**** Records shown ****

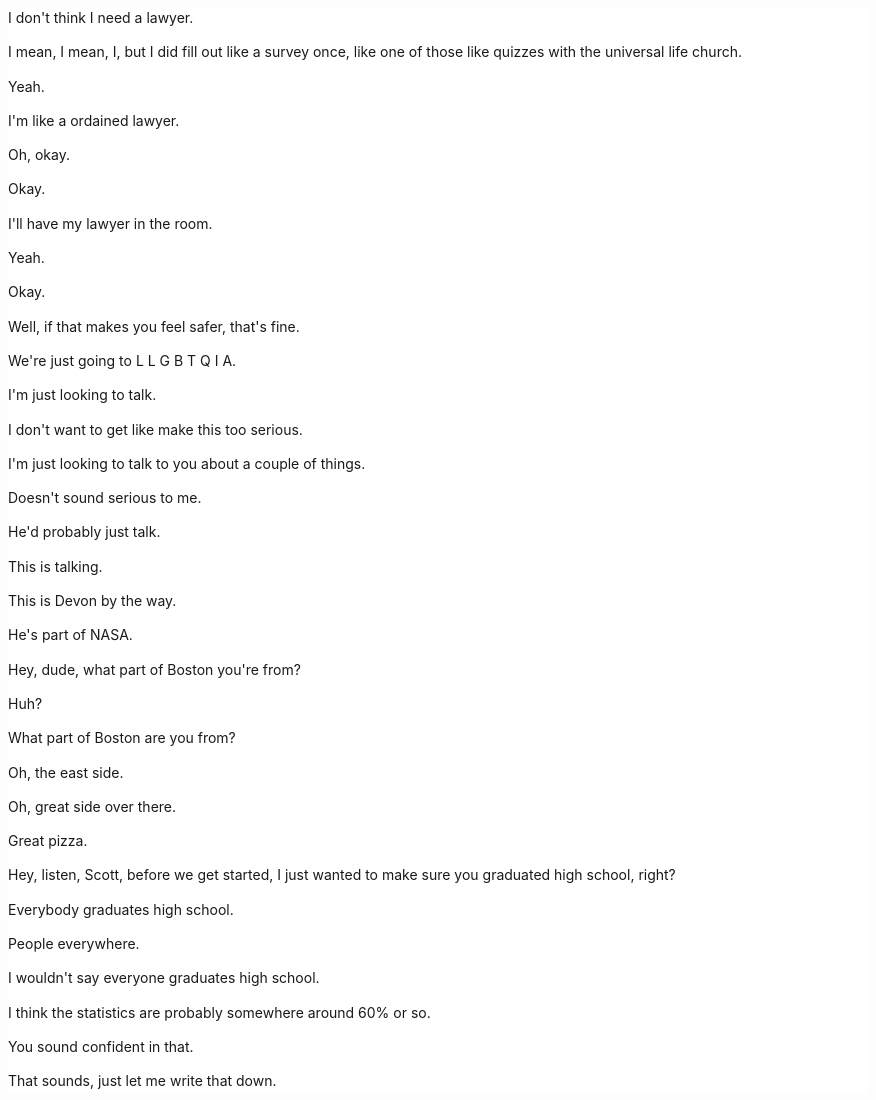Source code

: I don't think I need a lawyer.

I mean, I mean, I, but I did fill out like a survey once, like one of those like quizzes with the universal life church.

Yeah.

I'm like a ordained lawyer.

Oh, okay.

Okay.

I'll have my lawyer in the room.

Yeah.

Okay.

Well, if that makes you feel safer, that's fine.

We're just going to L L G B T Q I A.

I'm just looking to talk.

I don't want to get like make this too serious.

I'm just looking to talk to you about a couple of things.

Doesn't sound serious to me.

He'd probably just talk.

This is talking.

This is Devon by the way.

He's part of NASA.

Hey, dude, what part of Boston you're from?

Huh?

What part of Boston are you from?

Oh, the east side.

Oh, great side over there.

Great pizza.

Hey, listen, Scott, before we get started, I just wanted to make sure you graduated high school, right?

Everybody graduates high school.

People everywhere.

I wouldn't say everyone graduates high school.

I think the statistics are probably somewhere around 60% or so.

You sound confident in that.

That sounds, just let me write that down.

****
**** Records shown ****

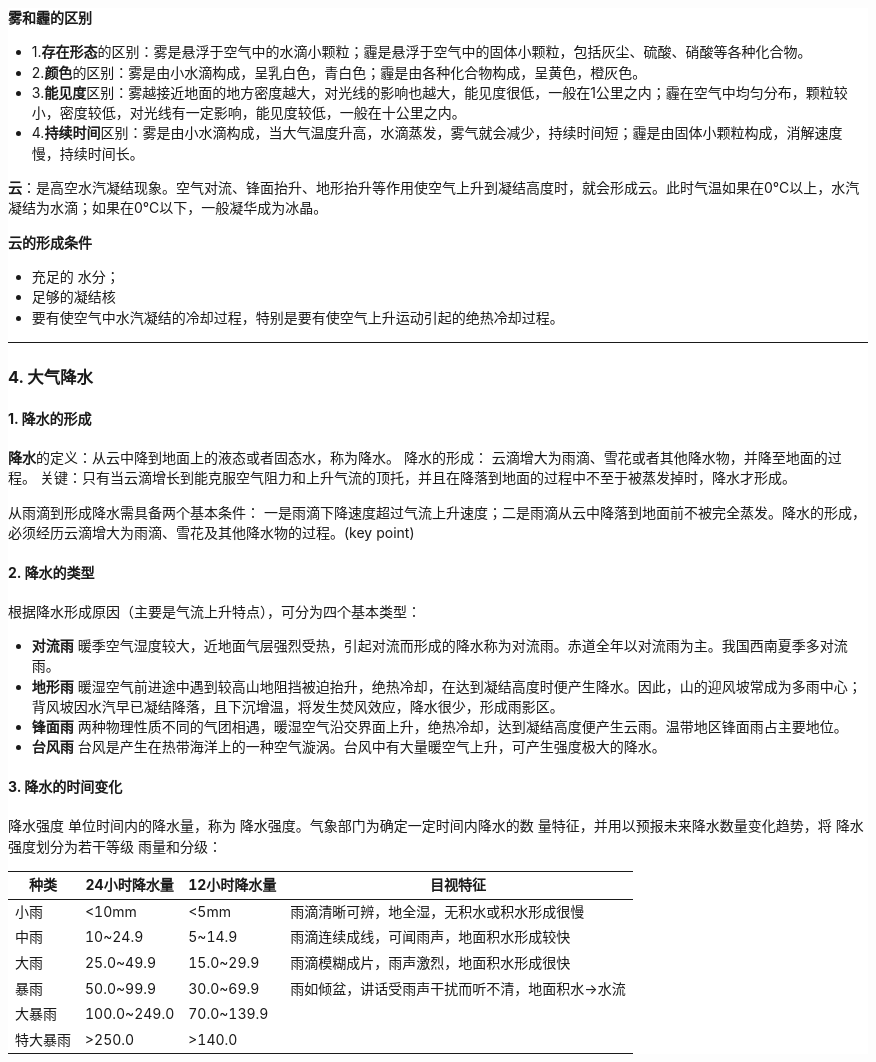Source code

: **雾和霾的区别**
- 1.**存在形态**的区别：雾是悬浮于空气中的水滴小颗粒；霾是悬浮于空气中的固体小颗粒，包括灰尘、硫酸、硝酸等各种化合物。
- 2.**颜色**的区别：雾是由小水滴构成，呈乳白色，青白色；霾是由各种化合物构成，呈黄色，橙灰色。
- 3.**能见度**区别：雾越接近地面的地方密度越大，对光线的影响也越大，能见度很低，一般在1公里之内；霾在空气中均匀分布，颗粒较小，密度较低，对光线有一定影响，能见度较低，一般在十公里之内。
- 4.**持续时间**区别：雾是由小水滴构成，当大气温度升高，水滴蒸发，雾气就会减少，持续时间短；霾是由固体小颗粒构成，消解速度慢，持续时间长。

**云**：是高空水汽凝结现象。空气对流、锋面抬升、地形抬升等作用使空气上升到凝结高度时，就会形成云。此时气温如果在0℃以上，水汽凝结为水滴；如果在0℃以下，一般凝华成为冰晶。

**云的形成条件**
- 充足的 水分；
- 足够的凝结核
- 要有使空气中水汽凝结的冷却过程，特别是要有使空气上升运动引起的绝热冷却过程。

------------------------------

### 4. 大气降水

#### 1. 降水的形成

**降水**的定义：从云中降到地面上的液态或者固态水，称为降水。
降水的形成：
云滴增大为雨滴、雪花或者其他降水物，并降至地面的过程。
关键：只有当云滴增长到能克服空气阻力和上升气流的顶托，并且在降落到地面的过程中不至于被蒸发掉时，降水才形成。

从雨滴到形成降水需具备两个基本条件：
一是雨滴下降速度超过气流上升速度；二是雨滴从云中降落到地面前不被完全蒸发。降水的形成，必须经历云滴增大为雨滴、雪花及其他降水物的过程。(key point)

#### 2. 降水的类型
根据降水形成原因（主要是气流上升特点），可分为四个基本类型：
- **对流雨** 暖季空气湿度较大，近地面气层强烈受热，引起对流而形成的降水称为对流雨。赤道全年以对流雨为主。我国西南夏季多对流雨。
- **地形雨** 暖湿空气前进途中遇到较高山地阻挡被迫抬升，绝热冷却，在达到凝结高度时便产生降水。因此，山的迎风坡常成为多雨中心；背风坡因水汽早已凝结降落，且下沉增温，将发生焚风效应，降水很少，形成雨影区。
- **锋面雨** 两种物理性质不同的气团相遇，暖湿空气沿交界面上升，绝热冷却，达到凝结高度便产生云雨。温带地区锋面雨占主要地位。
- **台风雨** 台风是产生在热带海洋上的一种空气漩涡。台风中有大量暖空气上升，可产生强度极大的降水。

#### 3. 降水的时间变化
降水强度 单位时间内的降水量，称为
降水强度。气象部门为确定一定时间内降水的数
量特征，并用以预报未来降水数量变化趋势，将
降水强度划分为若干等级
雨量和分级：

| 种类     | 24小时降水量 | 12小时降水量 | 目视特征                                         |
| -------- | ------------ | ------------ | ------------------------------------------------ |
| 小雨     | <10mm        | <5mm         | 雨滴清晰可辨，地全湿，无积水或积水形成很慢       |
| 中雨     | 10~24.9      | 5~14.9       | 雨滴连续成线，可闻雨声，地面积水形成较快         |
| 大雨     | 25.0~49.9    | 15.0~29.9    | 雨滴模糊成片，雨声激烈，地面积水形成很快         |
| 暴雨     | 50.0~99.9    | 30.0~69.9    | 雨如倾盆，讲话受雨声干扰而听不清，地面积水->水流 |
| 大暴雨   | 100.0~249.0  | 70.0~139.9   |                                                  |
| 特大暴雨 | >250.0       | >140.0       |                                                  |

****
**** Records shown ****

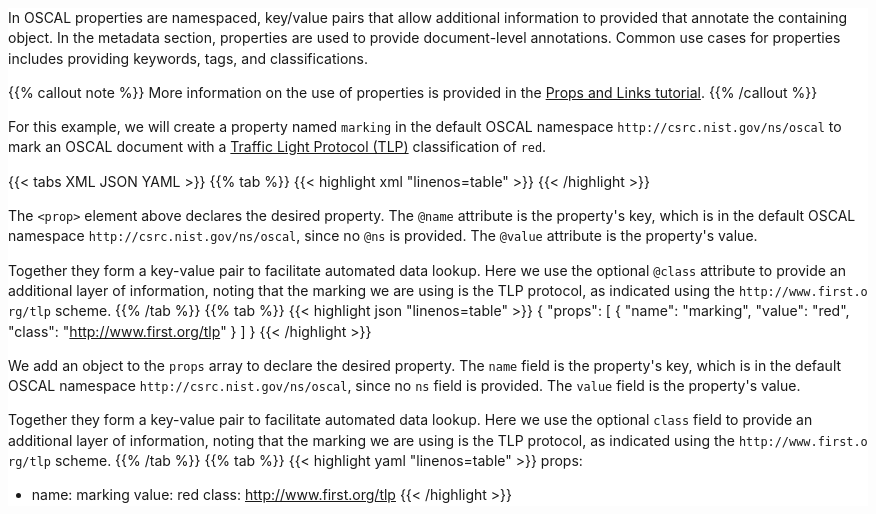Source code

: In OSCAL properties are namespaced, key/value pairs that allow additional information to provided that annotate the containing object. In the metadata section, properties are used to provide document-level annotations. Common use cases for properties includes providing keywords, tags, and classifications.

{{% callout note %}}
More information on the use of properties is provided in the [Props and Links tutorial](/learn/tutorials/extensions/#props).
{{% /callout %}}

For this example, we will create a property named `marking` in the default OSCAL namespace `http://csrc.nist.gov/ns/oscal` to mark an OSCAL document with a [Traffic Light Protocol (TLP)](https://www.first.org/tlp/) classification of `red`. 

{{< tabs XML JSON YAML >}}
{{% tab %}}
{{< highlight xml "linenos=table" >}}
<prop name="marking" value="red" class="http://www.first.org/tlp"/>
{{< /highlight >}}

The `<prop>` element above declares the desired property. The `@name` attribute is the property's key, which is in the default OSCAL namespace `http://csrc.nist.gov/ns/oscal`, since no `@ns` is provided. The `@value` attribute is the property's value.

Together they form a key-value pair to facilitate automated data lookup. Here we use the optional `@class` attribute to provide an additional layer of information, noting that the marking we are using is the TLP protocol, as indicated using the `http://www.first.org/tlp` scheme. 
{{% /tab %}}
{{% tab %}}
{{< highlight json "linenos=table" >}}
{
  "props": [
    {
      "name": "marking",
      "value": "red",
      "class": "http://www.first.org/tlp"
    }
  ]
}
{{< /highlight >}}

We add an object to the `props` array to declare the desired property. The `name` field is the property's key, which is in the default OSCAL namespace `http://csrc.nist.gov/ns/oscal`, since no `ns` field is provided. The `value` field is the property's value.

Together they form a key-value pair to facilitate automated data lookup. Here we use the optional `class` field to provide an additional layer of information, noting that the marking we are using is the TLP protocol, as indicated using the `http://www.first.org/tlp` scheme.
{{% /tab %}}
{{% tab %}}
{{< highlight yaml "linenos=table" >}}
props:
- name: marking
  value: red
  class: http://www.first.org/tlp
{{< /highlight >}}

****

▶ **Assignment**
Scan the entries above for the line containing "This is Devon by the way.", and copy it and all lines after it exactly, down to and including the line containing "People everywhere.".

▶ **Reply to the task**
This is Devon by the way.

He's part of NASA.

Hey, dude, what part of Boston you're from?

Huh?

What part of Boston are you from?

Oh, the east side.

Oh, great side over there.

Great pizza.

Hey, listen, Scott, before we get started, I just wanted to make sure you graduated high school, right?

Everybody graduates high school.

People everywhere.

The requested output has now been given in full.